StClareOfAssisiSt. Clare of Assisi

Saint Clare of Assisi (sometimes spelled Clair, Claire, etc.) (July 16, 1194 – August 11, 1253), born Chiara Offreduccio, is an Italian saint and one of the first followers of Saint Francis of Assisi. She founded the Order of Poor Ladies, a monastic religious order for women in the Franciscan tradition, and wrote their Rule of Life—the first monastic rule known to have been written by a woman. Following her death, the order she founded was renamed in her honor as the Order of Saint Clare, commonly referred to today as the Poor Clares.
St. Clare was born in Assisi, the eldest daughter of Favorino Scifi, Count of Sasso-Rosso and his wife Ortolana. On August 9, 1253, the papal bull Solet annuere of Pope Innocent IV confirmed that Clare’s rule would serve as the governing rule for Clare’s Order of Poor Ladies. Two days later, on August 11, Clare died at the age of 59. Her remains were interred at the chapel of San Giorgio while a church to hold her remains was being constructed. Pope Pius XII designated her as the patron saint of television in 1958, on the basis that when she was too ill to attend Mass, she had reportedly been able to see and hear it on the wall of her room.
In the Tridentine Calendar, her feast day is celebrated as a Double on August 12, the day following her death, as August 11 was already assigned to Saints Tiburtius and Susanna, two third-century Roman martyrs. It was changed to a Third-Class Feast in 1960 (see General Roman Calendar of 1962). The 1969 calendar reform removed the feast of Ss. Tiburtius and Susanna from the calendar, allowing St. Clare’s feast to be celebrated on August 11, as a Memorial. Although her body is no longer claimed to be incorrupt, her skeleton is displayed in Assisi.
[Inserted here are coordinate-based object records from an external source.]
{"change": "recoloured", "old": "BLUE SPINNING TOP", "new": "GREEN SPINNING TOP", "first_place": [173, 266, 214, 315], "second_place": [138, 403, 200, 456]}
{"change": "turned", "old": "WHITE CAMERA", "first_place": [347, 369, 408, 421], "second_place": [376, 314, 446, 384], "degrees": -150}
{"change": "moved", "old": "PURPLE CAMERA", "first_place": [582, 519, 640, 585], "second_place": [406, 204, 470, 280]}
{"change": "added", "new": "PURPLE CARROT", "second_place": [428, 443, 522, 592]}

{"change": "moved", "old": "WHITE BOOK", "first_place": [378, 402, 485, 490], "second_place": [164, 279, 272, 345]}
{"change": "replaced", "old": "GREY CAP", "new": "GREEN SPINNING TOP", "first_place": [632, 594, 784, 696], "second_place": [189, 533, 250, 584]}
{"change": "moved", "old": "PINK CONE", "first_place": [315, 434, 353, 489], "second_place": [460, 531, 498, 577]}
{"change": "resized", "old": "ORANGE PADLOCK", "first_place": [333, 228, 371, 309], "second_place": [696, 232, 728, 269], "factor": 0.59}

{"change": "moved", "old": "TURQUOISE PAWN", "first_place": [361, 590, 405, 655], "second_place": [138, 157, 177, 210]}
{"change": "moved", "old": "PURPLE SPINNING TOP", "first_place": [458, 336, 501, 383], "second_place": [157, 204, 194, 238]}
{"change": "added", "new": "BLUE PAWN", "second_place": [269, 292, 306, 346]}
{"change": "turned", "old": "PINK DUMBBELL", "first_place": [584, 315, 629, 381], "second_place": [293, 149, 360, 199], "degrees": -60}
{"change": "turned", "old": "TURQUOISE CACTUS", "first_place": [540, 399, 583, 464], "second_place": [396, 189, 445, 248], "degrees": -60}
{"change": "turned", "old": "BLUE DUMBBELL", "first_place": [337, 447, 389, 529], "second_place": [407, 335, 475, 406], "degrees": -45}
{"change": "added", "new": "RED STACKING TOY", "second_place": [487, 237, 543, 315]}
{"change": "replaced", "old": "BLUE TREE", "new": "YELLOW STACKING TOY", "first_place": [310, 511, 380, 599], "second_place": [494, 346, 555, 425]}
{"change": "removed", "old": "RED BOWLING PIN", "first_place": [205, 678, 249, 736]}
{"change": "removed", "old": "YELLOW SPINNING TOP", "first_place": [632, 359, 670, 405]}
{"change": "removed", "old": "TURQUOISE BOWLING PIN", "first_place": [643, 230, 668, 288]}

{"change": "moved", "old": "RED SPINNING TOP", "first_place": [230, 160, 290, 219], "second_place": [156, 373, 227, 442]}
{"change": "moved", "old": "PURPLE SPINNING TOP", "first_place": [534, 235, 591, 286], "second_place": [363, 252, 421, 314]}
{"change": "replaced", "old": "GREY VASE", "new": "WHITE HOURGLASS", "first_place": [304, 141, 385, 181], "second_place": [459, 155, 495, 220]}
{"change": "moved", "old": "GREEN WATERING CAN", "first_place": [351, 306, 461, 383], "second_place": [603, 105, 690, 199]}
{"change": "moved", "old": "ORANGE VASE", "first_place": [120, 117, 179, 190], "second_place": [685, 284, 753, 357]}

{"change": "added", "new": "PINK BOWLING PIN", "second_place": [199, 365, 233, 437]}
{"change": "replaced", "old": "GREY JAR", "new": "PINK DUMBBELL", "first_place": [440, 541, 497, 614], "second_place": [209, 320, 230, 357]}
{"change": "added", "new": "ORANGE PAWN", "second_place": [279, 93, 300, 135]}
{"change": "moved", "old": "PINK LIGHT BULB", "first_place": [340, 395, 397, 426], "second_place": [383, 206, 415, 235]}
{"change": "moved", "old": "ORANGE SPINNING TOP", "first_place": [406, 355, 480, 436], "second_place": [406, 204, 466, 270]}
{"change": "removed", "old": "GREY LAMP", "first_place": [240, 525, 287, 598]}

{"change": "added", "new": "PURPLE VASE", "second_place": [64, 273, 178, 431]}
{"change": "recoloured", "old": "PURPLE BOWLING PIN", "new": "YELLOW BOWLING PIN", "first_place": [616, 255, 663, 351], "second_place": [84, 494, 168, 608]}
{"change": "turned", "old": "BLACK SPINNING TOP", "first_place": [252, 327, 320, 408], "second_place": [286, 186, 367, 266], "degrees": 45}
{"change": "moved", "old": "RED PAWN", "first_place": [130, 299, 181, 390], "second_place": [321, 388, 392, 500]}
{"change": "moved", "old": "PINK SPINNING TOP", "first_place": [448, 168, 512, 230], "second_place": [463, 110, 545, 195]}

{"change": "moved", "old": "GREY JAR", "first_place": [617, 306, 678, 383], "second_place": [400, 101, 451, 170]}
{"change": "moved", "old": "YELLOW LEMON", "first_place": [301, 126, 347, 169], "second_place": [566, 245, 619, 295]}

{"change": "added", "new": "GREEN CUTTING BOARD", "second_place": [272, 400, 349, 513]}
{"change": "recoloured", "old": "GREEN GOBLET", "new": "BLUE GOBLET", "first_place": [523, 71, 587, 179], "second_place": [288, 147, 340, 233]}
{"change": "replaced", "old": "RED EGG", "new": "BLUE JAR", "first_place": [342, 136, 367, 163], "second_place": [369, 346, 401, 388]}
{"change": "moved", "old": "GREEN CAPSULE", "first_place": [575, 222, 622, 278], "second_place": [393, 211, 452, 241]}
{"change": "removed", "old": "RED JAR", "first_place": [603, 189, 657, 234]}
StBonaventureSt. Bonaventure

Saint Bonaventure, O.F.M. (Italian: San Bonaventura; 1221 – 15 July 1274),[1] born Giovanni di Fidanza, was an Italian medieval scholastic theologian and philosopher. He was born at Bagnoregio in Latium, not far from Viterbo, then part of the Papal States. Almost nothing is known of his childhood, other than the names of his parents, Giovanni di Fidanza and Maria Ritella. He entered the Franciscan Order in 1243.
Known as the seventh Minister General of the Order of Friars Minor, he was also a Cardinal Bishop of Albano. He was canonised on 14 April 1482 by Pope Sixtus IV and declared a Doctor of the Church in the year 1588 by Pope Sixtus V. He is known as the “Seraphic Doctor” (Latin: Doctor Seraphicus). Many writings believed in the Middle Ages to be his are now collected under the name Pseudo-Bonaventura.